• _THE DATA_
•••

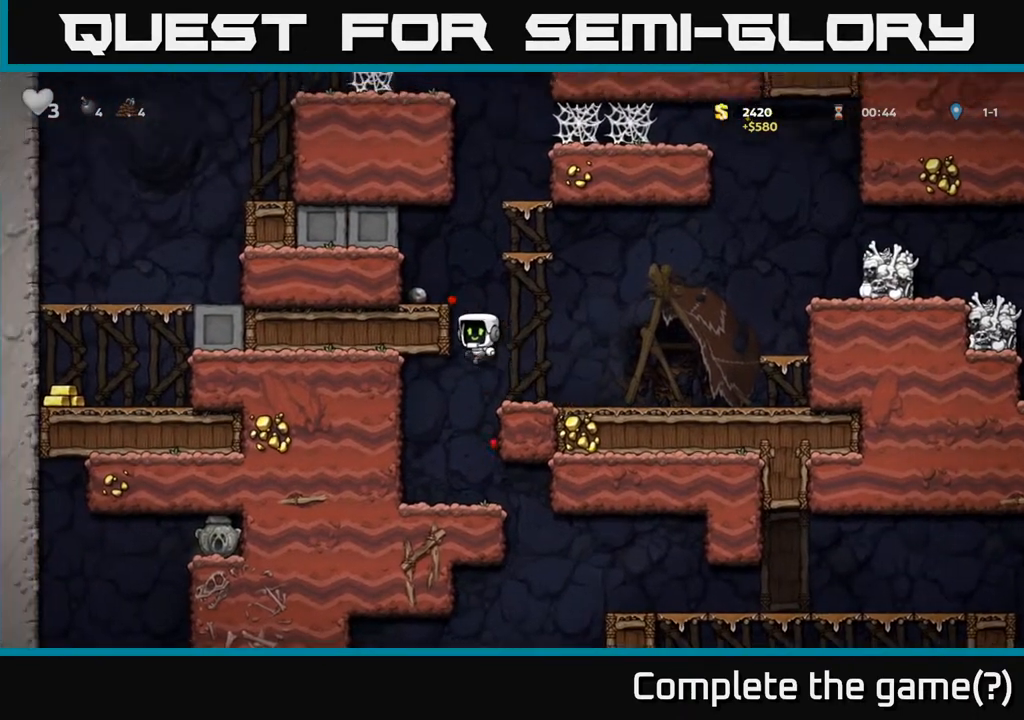
{"dt_ms": 500, "buttons": [], "left_stick": "center", "right_stick": "center", "events": [[100, "A", "up"], [217, "left_stick", "center"], [267, "left_stick", "left"], [300, "A", "down"], [433, "A", "up"], [500, "left_stick", "center"]]}
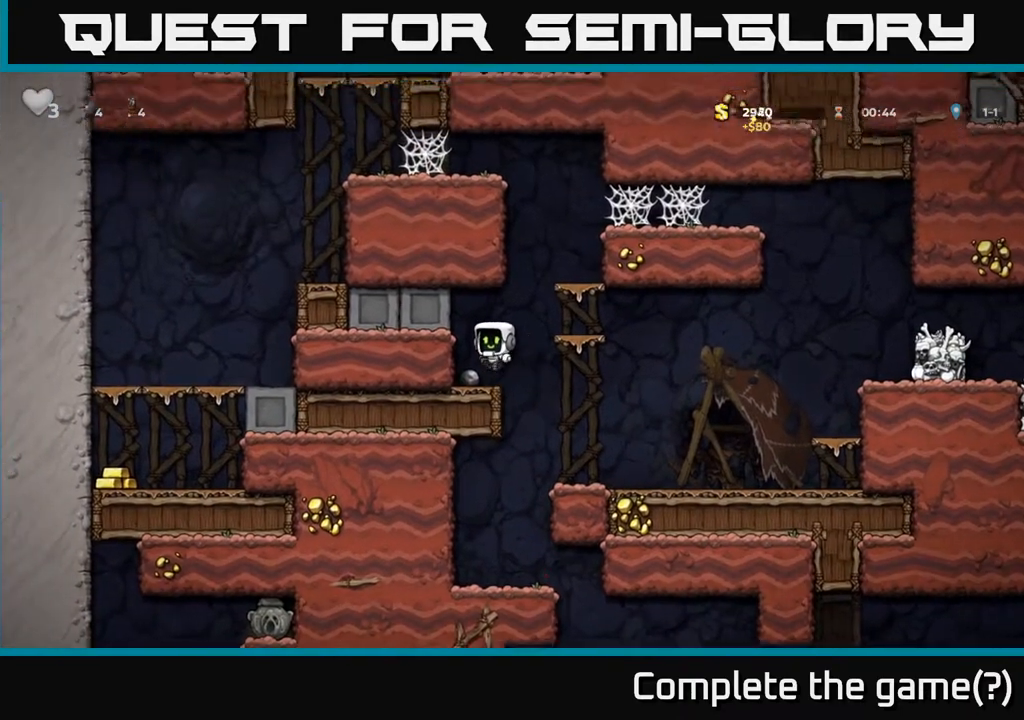
{"dt_ms": 500, "buttons": ["A"], "left_stick": "down", "right_stick": "center", "events": [[83, "left_stick", "down"], [267, "X", "down"], [367, "X", "up"], [417, "A", "down"]]}
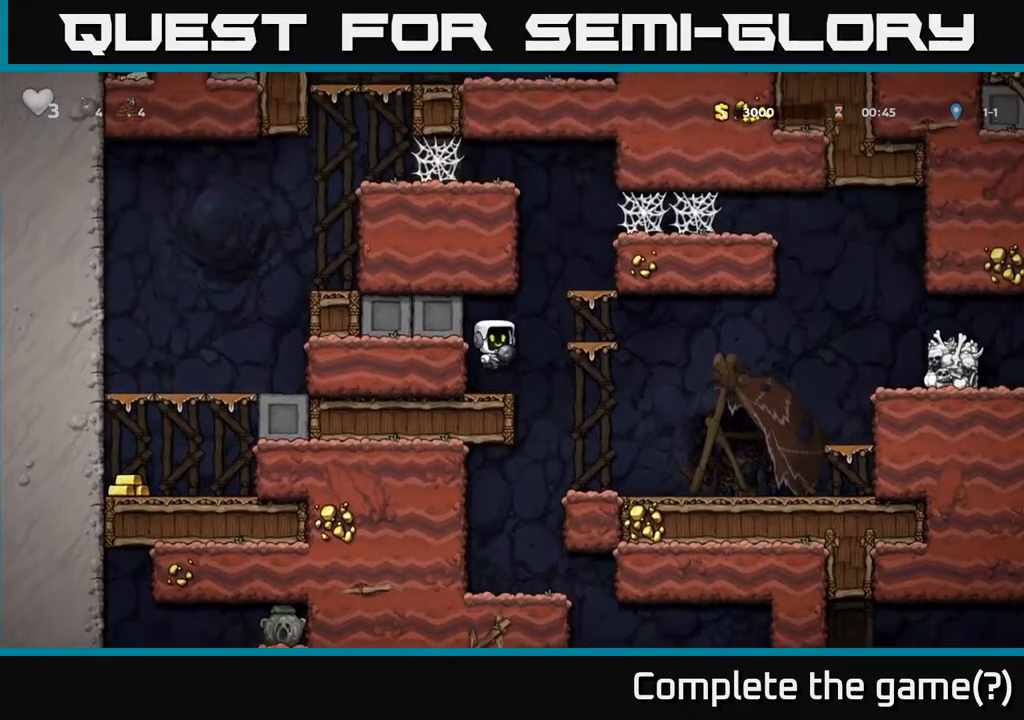
{"dt_ms": 500, "buttons": ["A"], "left_stick": "center", "right_stick": "center", "events": [[133, "A", "up"], [150, "left_stick", "left"], [233, "left_stick", "center"], [350, "A", "down"]]}
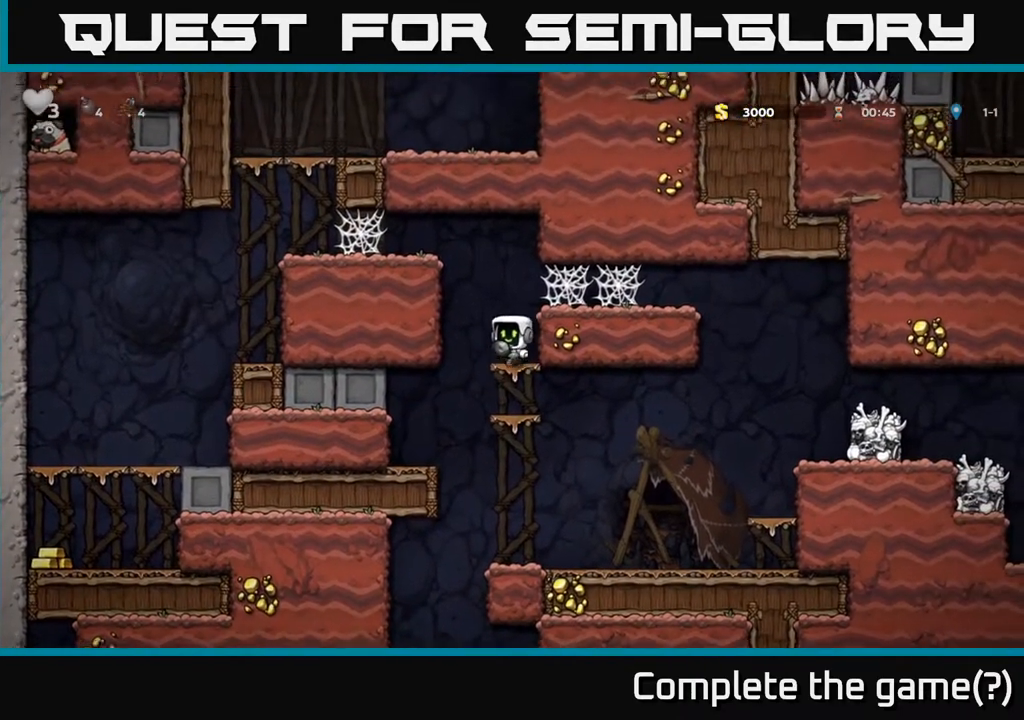
{"dt_ms": 500, "buttons": ["A"], "left_stick": "left", "right_stick": "center", "events": [[133, "A", "up"], [150, "left_stick", "right"], [300, "A", "down"], [417, "left_stick", "left"]]}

•••

• _REQUIREMENT_
Word for word, restate each line above, minus its pictures.

• _SOLUTION BELOW_
{"dt_ms": 500, "buttons": [], "left_stick": "center", "right_stick": "center", "events": [[100, "A", "up"], [217, "left_stick", "center"], [267, "left_stick", "left"], [300, "A", "down"], [433, "A", "up"], [500, "left_stick", "center"]]}
{"dt_ms": 500, "buttons": ["A"], "left_stick": "down", "right_stick": "center", "events": [[83, "left_stick", "down"], [267, "X", "down"], [367, "X", "up"], [417, "A", "down"]]}
{"dt_ms": 500, "buttons": ["A"], "left_stick": "center", "right_stick": "center", "events": [[133, "A", "up"], [150, "left_stick", "left"], [233, "left_stick", "center"], [350, "A", "down"]]}
{"dt_ms": 500, "buttons": ["A"], "left_stick": "left", "right_stick": "center", "events": [[133, "A", "up"], [150, "left_stick", "right"], [300, "A", "down"], [417, "left_stick", "left"]]}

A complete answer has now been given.